2. Philosophy classes should be upfront about how some Western philosophers, especially before 1800, took for granted attitudes toward Africans which were universally rejected by 19th- and 20th-century philosophers. Plato and Aristotle, for example, took slavery for granted. Hume thought "Negroes" inferior to whites.
3. Philosophy classes should note, however, that despite its lamentable history of slavery, intolerance, imperialism, and impoverishment of the spirit, Western culture has eliminated slavery (unlike some African cultures), and, more than any other culture, has instituted religious tolerance, progressive attitudes toward women, and the most widespread institutionalization of equal rights for all.

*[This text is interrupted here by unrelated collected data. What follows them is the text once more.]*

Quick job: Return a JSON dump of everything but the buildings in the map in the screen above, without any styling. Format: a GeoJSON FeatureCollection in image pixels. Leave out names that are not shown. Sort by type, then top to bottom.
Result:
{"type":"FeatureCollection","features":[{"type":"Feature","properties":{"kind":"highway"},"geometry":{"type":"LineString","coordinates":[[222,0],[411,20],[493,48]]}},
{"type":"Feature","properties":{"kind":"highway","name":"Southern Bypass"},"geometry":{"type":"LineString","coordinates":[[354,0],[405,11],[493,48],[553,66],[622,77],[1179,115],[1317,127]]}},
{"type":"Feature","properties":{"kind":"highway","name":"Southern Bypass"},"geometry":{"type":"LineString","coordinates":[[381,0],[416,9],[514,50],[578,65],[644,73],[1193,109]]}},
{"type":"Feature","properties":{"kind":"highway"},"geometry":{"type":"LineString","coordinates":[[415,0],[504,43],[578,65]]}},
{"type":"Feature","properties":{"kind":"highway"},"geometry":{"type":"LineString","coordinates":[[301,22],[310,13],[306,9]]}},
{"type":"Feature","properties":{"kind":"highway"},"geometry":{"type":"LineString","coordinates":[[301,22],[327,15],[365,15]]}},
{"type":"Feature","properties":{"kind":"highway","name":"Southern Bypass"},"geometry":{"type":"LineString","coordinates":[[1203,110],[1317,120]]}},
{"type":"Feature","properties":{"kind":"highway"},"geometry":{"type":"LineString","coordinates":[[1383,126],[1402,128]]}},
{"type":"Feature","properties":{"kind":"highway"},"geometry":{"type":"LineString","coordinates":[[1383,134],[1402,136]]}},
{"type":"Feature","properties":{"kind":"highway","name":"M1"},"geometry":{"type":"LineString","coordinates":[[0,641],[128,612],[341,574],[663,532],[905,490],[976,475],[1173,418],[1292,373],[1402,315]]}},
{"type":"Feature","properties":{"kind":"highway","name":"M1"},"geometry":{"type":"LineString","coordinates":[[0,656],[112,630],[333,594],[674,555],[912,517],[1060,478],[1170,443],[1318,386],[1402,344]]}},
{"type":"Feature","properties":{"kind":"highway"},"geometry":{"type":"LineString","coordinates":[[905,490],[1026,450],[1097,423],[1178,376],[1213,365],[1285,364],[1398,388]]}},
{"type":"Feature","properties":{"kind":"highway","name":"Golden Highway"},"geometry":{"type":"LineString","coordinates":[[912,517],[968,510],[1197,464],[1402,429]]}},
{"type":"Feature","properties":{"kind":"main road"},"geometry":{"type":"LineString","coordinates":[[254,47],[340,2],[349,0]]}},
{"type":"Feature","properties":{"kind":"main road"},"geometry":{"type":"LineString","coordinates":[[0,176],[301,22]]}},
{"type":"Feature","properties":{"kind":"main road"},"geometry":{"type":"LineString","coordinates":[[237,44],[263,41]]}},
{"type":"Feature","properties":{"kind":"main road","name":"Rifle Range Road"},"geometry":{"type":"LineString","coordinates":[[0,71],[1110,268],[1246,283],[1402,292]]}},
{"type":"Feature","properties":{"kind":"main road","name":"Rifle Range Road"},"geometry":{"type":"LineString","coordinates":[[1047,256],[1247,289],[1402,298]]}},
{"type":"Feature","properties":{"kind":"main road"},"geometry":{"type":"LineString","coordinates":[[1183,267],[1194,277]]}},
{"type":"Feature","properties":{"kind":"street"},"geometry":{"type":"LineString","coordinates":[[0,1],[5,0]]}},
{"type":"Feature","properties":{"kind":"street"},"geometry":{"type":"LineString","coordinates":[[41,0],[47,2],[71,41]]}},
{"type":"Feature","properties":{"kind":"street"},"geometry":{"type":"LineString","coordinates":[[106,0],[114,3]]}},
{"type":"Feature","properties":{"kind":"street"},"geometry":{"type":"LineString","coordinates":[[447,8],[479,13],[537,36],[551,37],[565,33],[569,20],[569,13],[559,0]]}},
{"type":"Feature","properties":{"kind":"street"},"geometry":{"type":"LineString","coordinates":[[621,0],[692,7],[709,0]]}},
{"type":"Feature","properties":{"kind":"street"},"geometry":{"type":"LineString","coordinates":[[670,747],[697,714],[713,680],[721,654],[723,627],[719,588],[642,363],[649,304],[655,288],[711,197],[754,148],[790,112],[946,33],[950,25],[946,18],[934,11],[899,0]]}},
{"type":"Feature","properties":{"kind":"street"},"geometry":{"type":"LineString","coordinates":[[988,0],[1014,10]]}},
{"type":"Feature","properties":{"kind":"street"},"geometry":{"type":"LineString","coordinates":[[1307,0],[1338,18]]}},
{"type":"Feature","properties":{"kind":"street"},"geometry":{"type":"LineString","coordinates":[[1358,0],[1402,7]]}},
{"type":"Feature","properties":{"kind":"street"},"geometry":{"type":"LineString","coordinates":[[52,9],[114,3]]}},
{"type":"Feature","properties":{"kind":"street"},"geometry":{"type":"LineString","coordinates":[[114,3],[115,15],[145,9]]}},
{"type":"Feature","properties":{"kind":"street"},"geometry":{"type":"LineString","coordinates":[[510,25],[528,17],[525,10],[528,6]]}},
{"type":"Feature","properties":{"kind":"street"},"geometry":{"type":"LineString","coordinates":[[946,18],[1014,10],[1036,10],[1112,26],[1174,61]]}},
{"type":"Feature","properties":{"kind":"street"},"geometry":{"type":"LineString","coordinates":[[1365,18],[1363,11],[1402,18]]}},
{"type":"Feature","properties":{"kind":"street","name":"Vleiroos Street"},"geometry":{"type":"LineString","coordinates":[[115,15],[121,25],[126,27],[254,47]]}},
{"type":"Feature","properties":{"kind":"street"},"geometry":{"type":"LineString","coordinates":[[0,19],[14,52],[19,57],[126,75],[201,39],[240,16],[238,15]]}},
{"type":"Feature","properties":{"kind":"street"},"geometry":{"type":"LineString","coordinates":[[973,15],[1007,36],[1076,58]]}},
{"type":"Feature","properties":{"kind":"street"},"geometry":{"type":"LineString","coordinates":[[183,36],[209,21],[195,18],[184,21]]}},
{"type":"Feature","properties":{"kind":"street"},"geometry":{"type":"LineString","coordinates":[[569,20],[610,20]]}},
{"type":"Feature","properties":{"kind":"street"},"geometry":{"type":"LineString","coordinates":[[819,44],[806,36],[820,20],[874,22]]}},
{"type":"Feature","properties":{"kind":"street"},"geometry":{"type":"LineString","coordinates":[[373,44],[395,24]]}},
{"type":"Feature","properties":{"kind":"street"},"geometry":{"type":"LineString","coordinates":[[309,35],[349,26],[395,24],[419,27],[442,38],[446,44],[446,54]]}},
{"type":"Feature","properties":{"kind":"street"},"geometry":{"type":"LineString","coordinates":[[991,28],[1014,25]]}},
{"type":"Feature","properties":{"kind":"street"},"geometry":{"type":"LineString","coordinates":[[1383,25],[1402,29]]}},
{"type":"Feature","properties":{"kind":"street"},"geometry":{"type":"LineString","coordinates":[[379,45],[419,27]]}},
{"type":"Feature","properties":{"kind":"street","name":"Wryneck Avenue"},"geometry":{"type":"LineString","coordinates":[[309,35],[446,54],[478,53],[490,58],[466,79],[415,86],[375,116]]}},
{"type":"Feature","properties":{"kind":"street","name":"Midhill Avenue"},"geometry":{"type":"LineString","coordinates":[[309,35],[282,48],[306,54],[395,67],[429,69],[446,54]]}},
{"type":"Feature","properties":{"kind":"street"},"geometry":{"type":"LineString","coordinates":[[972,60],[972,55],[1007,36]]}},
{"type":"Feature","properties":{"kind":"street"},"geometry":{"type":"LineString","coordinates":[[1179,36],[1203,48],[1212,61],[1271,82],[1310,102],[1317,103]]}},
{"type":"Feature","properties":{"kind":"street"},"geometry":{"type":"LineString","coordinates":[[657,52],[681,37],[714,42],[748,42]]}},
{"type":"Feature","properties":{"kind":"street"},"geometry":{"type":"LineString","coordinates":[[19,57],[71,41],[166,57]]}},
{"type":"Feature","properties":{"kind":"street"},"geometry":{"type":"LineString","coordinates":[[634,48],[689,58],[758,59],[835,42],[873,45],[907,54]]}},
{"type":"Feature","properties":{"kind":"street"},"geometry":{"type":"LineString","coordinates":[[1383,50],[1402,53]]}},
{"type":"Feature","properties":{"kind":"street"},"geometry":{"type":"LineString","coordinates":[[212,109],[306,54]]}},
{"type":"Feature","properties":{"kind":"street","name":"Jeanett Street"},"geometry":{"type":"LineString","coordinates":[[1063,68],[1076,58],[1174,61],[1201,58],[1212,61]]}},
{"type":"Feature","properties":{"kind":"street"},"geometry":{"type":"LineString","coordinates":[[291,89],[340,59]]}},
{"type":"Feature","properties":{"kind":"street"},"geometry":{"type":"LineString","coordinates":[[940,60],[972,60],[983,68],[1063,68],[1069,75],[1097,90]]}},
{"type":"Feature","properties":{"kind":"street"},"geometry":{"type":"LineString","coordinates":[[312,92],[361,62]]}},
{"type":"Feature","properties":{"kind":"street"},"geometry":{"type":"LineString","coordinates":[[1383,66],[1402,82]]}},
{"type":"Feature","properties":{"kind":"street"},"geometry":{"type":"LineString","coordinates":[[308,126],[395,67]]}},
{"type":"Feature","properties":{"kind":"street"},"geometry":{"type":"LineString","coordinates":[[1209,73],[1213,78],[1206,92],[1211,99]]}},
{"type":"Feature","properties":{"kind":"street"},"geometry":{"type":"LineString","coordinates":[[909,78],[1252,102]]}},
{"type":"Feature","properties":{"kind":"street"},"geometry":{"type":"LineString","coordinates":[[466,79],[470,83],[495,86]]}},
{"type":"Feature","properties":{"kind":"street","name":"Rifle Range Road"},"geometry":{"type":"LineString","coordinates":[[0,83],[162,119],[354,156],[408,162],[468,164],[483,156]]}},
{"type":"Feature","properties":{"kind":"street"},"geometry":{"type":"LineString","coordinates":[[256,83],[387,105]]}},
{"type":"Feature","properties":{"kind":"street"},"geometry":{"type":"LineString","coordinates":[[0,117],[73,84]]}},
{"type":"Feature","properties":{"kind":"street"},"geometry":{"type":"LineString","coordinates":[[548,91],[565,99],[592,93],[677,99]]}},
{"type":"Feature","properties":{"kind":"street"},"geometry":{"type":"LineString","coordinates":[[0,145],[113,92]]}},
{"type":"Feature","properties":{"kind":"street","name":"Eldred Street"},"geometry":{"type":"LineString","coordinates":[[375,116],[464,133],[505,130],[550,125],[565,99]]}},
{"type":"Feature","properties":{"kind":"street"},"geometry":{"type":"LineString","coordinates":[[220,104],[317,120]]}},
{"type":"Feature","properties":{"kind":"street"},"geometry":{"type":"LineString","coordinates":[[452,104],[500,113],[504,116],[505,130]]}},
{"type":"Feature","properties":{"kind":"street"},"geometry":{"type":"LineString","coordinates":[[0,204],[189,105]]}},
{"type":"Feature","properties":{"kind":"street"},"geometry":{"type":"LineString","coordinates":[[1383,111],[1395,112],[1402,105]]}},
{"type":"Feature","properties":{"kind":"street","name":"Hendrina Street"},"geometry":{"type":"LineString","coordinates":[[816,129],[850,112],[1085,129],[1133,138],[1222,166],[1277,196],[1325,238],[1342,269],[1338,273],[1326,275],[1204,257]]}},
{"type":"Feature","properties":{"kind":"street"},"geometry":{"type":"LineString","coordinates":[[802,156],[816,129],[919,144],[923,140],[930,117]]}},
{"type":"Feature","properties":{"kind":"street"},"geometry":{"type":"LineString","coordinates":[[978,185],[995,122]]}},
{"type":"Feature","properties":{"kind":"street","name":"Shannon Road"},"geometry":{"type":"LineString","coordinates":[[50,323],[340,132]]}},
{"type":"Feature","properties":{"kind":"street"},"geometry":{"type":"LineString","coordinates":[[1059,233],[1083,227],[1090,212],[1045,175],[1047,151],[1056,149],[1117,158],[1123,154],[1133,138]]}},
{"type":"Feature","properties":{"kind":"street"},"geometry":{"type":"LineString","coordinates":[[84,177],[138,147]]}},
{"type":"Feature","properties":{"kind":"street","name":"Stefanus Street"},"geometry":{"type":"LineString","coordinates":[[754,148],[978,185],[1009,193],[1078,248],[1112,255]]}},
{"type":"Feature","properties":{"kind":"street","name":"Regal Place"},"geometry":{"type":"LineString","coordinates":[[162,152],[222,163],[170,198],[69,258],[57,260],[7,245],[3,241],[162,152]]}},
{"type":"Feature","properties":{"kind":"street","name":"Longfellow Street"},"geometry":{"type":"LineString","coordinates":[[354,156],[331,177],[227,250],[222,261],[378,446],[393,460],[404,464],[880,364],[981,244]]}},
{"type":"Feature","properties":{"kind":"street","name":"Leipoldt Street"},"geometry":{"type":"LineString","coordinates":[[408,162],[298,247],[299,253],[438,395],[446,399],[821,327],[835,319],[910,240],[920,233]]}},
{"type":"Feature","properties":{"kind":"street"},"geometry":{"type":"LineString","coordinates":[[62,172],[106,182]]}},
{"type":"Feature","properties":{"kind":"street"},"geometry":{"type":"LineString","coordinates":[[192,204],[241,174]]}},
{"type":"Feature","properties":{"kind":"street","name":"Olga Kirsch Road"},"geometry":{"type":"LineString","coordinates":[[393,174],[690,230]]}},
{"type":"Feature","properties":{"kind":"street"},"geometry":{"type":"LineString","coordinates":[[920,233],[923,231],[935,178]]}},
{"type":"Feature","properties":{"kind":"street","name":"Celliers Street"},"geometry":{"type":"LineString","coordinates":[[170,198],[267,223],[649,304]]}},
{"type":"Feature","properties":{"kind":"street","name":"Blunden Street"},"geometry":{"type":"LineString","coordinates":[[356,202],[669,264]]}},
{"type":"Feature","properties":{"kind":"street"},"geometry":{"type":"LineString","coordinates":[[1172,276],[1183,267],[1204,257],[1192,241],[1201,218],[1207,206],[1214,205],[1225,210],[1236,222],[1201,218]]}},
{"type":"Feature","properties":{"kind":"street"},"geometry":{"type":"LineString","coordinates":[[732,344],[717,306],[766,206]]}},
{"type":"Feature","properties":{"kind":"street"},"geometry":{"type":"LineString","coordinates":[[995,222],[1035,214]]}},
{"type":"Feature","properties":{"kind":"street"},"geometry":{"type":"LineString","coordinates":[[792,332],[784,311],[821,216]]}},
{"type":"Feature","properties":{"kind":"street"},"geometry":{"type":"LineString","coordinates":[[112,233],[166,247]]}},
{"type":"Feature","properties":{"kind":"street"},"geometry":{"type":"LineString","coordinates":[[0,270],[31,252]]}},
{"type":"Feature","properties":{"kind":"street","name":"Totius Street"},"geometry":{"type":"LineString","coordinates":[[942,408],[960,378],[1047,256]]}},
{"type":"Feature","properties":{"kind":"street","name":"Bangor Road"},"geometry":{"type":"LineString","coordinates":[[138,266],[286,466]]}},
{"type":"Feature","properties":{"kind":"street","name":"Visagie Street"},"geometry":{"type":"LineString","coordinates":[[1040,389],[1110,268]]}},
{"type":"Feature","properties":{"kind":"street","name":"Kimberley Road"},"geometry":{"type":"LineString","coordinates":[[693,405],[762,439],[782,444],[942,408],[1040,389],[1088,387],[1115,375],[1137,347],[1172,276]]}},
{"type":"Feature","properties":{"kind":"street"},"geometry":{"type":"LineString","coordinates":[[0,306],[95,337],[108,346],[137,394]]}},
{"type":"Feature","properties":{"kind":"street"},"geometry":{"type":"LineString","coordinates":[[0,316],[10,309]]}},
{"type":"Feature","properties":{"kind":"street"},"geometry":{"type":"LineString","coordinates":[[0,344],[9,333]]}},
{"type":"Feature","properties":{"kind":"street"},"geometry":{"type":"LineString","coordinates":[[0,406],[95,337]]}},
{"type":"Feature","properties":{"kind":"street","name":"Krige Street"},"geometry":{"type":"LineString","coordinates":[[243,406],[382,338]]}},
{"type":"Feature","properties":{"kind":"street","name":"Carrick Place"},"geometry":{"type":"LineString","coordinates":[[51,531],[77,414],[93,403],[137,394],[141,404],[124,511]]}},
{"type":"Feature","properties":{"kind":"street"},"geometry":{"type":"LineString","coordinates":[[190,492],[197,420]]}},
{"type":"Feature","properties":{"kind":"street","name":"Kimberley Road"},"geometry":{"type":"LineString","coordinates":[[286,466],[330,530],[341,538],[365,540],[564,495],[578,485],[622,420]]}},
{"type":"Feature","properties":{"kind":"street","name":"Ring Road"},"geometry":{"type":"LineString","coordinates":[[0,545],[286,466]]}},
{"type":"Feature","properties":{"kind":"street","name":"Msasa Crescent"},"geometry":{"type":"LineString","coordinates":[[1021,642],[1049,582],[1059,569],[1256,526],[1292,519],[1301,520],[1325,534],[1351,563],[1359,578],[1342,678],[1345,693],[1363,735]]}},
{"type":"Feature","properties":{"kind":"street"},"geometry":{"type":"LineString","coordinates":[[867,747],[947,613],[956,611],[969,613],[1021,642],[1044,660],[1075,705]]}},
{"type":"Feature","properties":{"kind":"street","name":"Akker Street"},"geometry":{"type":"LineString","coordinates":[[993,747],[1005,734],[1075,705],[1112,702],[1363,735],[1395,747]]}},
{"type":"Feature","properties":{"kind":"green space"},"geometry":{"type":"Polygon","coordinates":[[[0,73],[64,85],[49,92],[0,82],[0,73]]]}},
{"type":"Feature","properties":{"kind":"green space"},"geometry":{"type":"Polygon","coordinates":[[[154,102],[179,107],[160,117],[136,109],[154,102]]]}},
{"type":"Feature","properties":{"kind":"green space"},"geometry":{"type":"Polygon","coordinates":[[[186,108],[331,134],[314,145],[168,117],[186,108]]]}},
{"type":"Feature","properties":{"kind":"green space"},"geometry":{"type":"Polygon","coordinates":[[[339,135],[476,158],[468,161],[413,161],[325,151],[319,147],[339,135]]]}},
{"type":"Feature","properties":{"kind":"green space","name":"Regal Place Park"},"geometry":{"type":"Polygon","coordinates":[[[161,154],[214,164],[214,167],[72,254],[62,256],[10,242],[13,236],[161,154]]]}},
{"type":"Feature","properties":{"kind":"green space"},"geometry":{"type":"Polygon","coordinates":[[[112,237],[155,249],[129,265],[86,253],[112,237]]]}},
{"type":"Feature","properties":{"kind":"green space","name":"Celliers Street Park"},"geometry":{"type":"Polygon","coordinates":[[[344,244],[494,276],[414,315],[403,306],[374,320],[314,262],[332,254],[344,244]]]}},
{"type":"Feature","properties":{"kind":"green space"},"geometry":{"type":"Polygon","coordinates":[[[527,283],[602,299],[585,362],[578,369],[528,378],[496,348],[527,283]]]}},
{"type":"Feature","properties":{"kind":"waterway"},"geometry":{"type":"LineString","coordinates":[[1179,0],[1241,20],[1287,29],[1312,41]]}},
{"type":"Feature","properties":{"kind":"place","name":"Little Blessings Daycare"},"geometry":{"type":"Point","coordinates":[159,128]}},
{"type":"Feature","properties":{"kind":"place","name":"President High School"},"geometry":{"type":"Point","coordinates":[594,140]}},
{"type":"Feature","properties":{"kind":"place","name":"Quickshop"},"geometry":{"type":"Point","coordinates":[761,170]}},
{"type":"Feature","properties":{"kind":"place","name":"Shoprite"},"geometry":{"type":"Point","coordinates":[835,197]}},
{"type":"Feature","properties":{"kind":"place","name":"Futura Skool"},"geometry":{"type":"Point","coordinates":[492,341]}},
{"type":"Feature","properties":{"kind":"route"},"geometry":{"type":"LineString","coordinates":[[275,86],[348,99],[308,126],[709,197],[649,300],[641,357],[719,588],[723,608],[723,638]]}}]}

Christianity and Marxism werent all bad.
4. Philosophy classes should study African wisdom writings at the same time they study Western wisdom writings, i.e., in ethics classes.
5. Philosophy classes may choose to read the African philosophers of the 16th and 17th centuries as representatives of various views of modern philosophy. For example, a selection from The Treatise of Zera Yacob could be read along with Descartes Meditations to illustrate the mistrust of traditional authority and the reliance on reason characteristic of the 17th century.
6. African nationalist writings, particularly on the African "tradition of socialism", should be included in any classes in political and social philosophy.
7. The writings of contemporary African philosophers in all areas of philosophy (metaphysics, epistemology, ethics, logic, etc.) should be read whenever they are relevant.